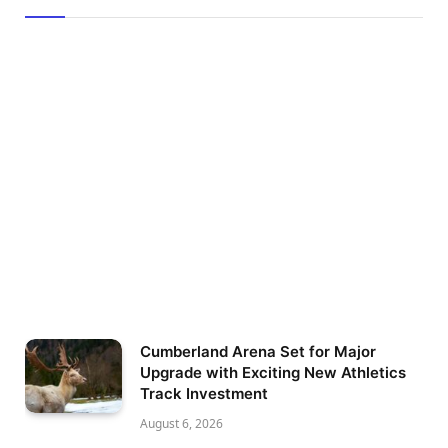
Cumberland Arena Set for Major
Upgrade with Exciting New Athletics
Track Investment
August 6, 2026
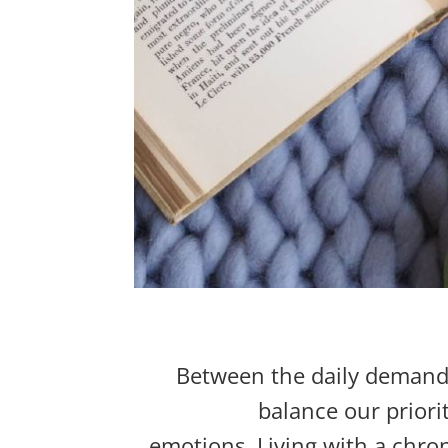
Between the daily
demands 
balance our priorit
emotions.
Living with a chron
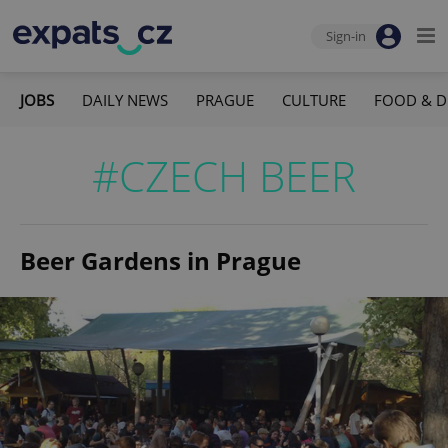
Sign-in
JOBS
DAILY NEWS
PRAGUE
CULTURE
FOOD & D
#CZECH BEER
Beer Gardens in Prague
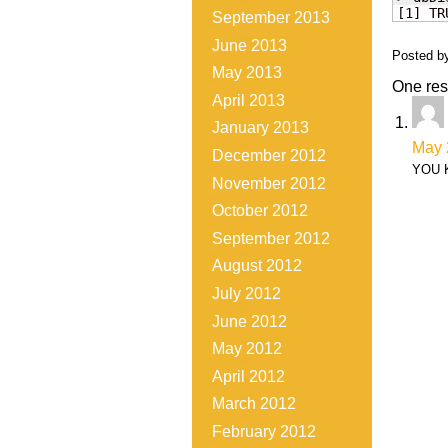
[1] TR
September 2013
June 2013
Posted b
May 2013
One res
April 2013
January 2013
May 
December 2012
YOU 
November 2012
October 2012
September 2012
August 2012
July 2012
June 2012
May 2012
April 2012
March 2012
February 2012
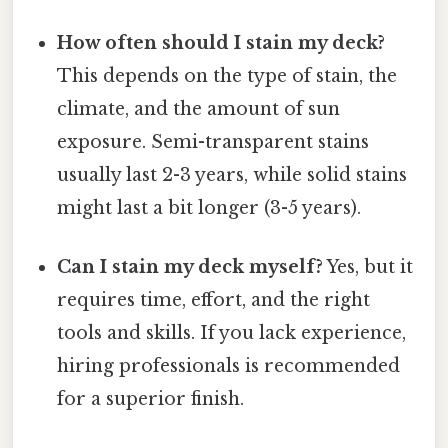
How often should I stain my deck?
This depends on the type of stain, the
climate, and the amount of sun
exposure. Semi-transparent stains
usually last 2-3 years, while solid stains
might last a bit longer (3-5 years).
Can I stain my deck myself?
Yes, but it
requires time, effort, and the right
tools and skills. If you lack experience,
hiring professionals is recommended
for a superior finish.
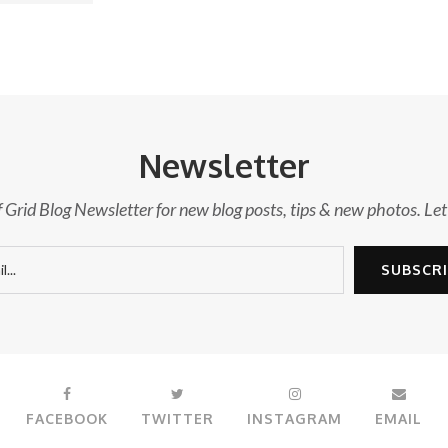
Newsletter
f Grid Blog Newsletter for new blog posts, tips & new photos. Let
FACEBOOK
TWITTER
INSTAGRAM
EMAIL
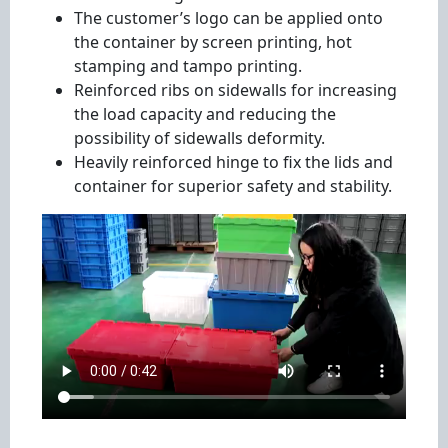
The customer’s logo can be applied onto
the container by screen printing, hot
stamping and tampo printing.
Reinforced ribs on sidewalls for increasing
the load capacity and reducing the
possibility of sidewalls deformity.
Heavily reinforced hinge to fix the lids and
container for superior safety and stability.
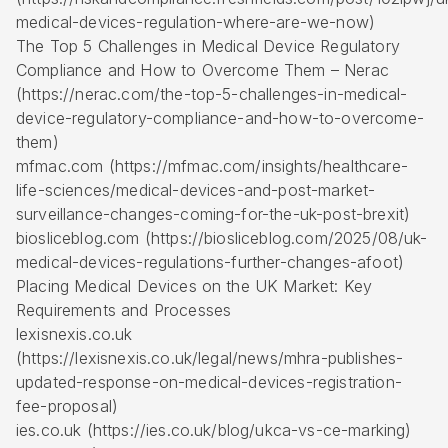
medical-devices-regulation-where-are-we-now)
The Top 5 Challenges in Medical Device Regulatory
Compliance and How to Overcome Them – Nerac
(https://nerac.com/the-top-5-challenges-in-medical-
device-regulatory-compliance-and-how-to-overcome-
them)
mfmac.com (https://mfmac.com/insights/healthcare-
life-sciences/medical-devices-and-post-market-
surveillance-changes-coming-for-the-uk-post-brexit)
biosliceblog.com (https://biosliceblog.com/2025/08/uk-
medical-devices-regulations-further-changes-afoot)
Placing Medical Devices on the UK Market: Key
Requirements and Processes
lexisnexis.co.uk
(https://lexisnexis.co.uk/legal/news/mhra-publishes-
updated-response-on-medical-devices-registration-
fee-proposal)
ies.co.uk (https://ies.co.uk/blog/ukca-vs-ce-marking)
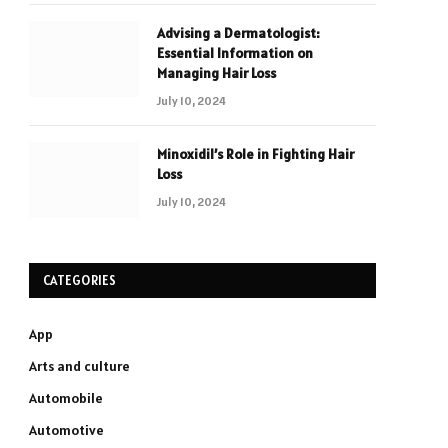
Advising a Dermatologist:
Essential Information on
Managing Hair Loss
July 10, 2024
Minoxidil’s Role in Fighting Hair
Loss
July 10, 2024
CATEGORIES
App
Arts and culture
Automobile
Automotive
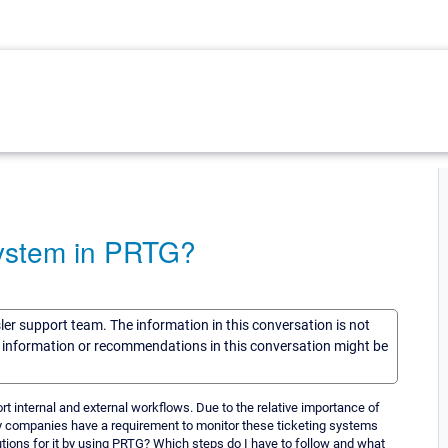
System in PRTG?
sler support team. The information in this conversation is not
he information or recommendations in this conversation might be
 internal and external workflows. Due to the relative importance of
y companies have a requirement to monitor these ticketing systems
tions for it by using PRTG? Which steps do I have to follow and what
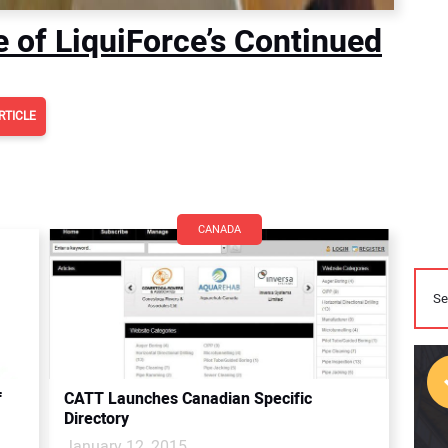
e of LiquiForce’s Continued
RTICLE
CANADA
f
CATT Launches Canadian Specific
Directory
January 12, 2015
━━━
» Problem statement: Reproduce, word for word, all of the text read from the data above, and leave the picture markers out of your answer.

» Task solution:
Cumberland Arena Set for Major
Upgrade with Exciting New Athletics
Track Investment
August 6, 2026
Between the daily
demands 
balance our priorit
emotions.
Living with a chron
Sign-in
JOBS
DAILY NEWS
PRAGUE
CULTURE
FOOD & D
#CZECH BEER
Beer Gardens in Prague
[1] TR
September 2013
June 2013
Posted b
May 2013
One res
April 2013
January 2013
May 
December 2012
YOU 
November 2012
October 2012
September 2012
August 2012
July 2012
June 2012
May 2012
April 2012
March 2012
February 2012
How often should I stain my deck?
This depends on the type of stain, the
climate, and the amount of sun
exposure. Semi-transparent stains
usually last 2-3 years, while solid stains
might last a bit longer (3-5 years).
Can I stain my deck myself?
Yes, but it
requires time, effort, and the right
tools and skills. If you lack experience,
hiring professionals is recommended
for a superior finish.
Newsletter
f Grid Blog Newsletter for new blog posts, tips & new photos. Let
FACEBOOK
TWITTER
INSTAGRAM
EMAIL
The customer’s logo can be applied onto
the container by screen printing, hot
stamping and tampo printing.
Reinforced ribs on sidewalls for increasing
the load capacity and reducing the
possibility of sidewalls deformity.
Heavily reinforced hinge to fix the lids and
container for superior safety and stability.
medical-devices-regulation-where-are-we-now)
The Top 5 Challenges in Medical Device Regulatory
Compliance and How to Overcome Them – Nerac
(https://nerac.com/the-top-5-challenges-in-medical-
device-regulatory-compliance-and-how-to-overcome-
them)
mfmac.com (https://mfmac.com/insights/healthcare-
life-sciences/medical-devices-and-post-market-
surveillance-changes-coming-for-the-uk-post-brexit)
biosliceblog.com (https://biosliceblog.com/2025/08/uk-
medical-devices-regulations-further-changes-afoot)
Placing Medical Devices on the UK Market: Key
Requirements and Processes
lexisnexis.co.uk
(https://lexisnexis.co.uk/legal/news/mhra-publishes-
updated-response-on-medical-devices-registration-
fee-proposal)
ies.co.uk (https://ies.co.uk/blog/ukca-vs-ce-marking)
Advising a Dermatologist:
Essential Information on
Managing Hair Loss
July 10, 2024
Minoxidil’s Role in Fighting Hair
Loss
July 10, 2024
CATEGORIES
App
Arts and culture
Automobile
Automotive
System in PRTG?
sler support team. The information in this conversation is not
he information or recommendations in this conversation might be
 internal and external workflows. Due to the relative importance of
y companies have a requirement to monitor these ticketing systems
tions for it by using PRTG? Which steps do I have to follow and what
e of LiquiForce’s Continued
RTICLE
CANADA
f
CATT Launches Canadian Specific
Directory
January 12, 2015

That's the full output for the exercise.